● **WORK INSTRUCTIONS**:
Give every line below again, exactly.

● **PROVIDED RECORDS**:
--------------------
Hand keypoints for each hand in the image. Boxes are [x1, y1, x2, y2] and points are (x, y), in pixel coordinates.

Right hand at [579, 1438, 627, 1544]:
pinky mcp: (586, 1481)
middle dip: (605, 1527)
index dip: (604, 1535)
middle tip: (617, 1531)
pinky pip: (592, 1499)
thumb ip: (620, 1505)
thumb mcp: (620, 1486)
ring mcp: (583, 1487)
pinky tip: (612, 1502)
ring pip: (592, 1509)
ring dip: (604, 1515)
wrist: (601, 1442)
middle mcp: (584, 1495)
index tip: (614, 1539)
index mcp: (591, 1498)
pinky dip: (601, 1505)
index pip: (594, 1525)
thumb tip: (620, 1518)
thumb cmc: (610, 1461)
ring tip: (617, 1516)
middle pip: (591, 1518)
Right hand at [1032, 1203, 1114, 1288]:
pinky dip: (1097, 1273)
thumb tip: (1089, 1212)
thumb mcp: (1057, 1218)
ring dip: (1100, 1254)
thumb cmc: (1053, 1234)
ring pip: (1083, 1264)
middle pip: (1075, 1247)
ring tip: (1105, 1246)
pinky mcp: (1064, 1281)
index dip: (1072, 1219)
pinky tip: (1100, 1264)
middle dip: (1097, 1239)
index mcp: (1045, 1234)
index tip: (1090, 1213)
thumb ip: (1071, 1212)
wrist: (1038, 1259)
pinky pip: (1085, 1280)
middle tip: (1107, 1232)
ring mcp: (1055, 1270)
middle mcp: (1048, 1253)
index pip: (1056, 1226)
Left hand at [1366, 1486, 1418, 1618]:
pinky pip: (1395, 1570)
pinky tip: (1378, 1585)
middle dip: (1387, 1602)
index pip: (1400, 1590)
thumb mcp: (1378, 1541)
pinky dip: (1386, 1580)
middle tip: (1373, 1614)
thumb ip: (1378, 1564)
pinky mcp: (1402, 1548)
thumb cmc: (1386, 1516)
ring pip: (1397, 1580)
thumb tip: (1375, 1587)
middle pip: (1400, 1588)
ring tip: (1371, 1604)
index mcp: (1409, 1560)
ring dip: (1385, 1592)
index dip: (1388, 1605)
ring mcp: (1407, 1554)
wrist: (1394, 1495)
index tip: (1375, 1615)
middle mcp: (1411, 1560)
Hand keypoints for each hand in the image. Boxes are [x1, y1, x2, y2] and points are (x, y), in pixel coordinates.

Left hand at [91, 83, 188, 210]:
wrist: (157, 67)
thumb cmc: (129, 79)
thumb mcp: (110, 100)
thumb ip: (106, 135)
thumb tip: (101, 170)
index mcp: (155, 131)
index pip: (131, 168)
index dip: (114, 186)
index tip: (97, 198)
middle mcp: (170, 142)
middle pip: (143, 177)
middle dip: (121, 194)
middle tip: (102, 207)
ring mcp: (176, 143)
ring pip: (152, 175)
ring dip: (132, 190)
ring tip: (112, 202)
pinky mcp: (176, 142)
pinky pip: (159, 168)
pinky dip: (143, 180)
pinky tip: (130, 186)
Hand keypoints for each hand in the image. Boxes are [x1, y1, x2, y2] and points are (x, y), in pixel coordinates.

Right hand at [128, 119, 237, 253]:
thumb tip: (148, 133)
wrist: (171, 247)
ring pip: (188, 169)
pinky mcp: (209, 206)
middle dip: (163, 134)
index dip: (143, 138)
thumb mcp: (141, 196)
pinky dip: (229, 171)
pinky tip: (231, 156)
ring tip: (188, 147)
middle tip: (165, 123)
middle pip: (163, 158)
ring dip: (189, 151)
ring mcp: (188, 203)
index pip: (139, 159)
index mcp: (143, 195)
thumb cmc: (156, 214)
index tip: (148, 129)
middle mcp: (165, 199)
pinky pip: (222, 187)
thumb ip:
--------------------
● **YOUR RESPONSE**:
Hand keypoints for each hand in the image. Boxes are [x1, y1, x2, y2] and points are (x, y), in pixel coordinates.

Right hand at [579, 1438, 627, 1544]:
pinky mcp: (586, 1481)
middle dip: (605, 1527)
index dip: (604, 1535)
middle tip: (617, 1531)
pinky pip: (592, 1499)
thumb ip: (620, 1505)
thumb mcp: (620, 1486)
ring mcp: (583, 1487)
pinky tip: (612, 1502)
ring pip: (592, 1509)
ring dip: (604, 1515)
wrist: (601, 1442)
middle mcp: (584, 1495)
index tip: (614, 1539)
index mcp: (591, 1498)
pinky dip: (601, 1505)
index pip: (594, 1525)
thumb tip: (620, 1518)
thumb cmc: (610, 1461)
ring tip: (617, 1516)
middle pip: (591, 1518)
Right hand at [1032, 1203, 1114, 1288]:
pinky dip: (1097, 1273)
thumb tip: (1089, 1212)
thumb mcp: (1057, 1218)
ring dip: (1100, 1254)
thumb cmc: (1053, 1234)
ring pip: (1083, 1264)
middle pip: (1075, 1247)
ring tip: (1105, 1246)
pinky mcp: (1064, 1281)
index dip: (1072, 1219)
pinky tip: (1100, 1264)
middle dip: (1097, 1239)
index mcp: (1045, 1234)
index tip: (1090, 1213)
thumb ip: (1071, 1212)
wrist: (1038, 1259)
pinky pip: (1085, 1280)
middle tip: (1107, 1232)
ring mcp: (1055, 1270)
middle mcp: (1048, 1253)
index pip: (1056, 1226)
Left hand at [1366, 1486, 1418, 1618]:
pinky pip: (1395, 1570)
pinky tip: (1378, 1585)
middle dip: (1387, 1602)
index pip: (1400, 1590)
thumb mcp: (1378, 1541)
pinky dip: (1386, 1580)
middle tip: (1373, 1614)
thumb ip: (1378, 1564)
pinky mcp: (1402, 1548)
thumb cmc: (1386, 1516)
ring pip: (1397, 1580)
thumb tip: (1375, 1587)
middle pip: (1400, 1588)
ring tip: (1371, 1604)
index mcp: (1409, 1560)
ring dip: (1385, 1592)
index dip: (1388, 1605)
ring mcp: (1407, 1554)
wrist: (1394, 1495)
index tip: (1375, 1615)
middle mcp: (1411, 1560)
Hand keypoints for each hand in the image. Boxes are [x1, y1, x2, y2] and points are (x, y), in pixel coordinates.

Left hand at [91, 83, 188, 210]:
wrist: (157, 67)
thumb cmc: (129, 79)
thumb mcp: (110, 100)
thumb ip: (106, 135)
thumb tip: (101, 170)
index mcp: (155, 131)
index pip: (131, 168)
index dip: (114, 186)
index tip: (97, 198)
middle mcp: (170, 142)
middle pip: (143, 177)
middle dip: (121, 194)
middle tip: (102, 207)
ring mcp: (176, 143)
ring pip: (152, 175)
ring dip: (132, 190)
ring tip: (112, 202)
pinky mcp: (176, 142)
pinky pip: (159, 168)
pinky dip: (143, 180)
pinky tip: (130, 186)
Hand keypoints for each hand in the image. Boxes are [x1, y1, x2, y2] and points are (x, y), in pixel coordinates.

Right hand at [128, 119, 237, 253]:
thumb tip: (148, 133)
wrist: (171, 247)
ring pip: (188, 169)
pinky mcp: (209, 206)
middle dip: (163, 134)
index dip: (143, 138)
thumb mcp: (141, 196)
pinky dip: (229, 171)
pinky tip: (231, 156)
ring tip: (188, 147)
middle tip: (165, 123)
middle pip: (163, 158)
ring dip: (189, 151)
ring mcp: (188, 203)
index pip: (139, 159)
index mcp: (143, 195)
thumb cmc: (156, 214)
index tip: (148, 129)
middle mcp: (165, 199)
pinky pip: (222, 187)
thumb ip:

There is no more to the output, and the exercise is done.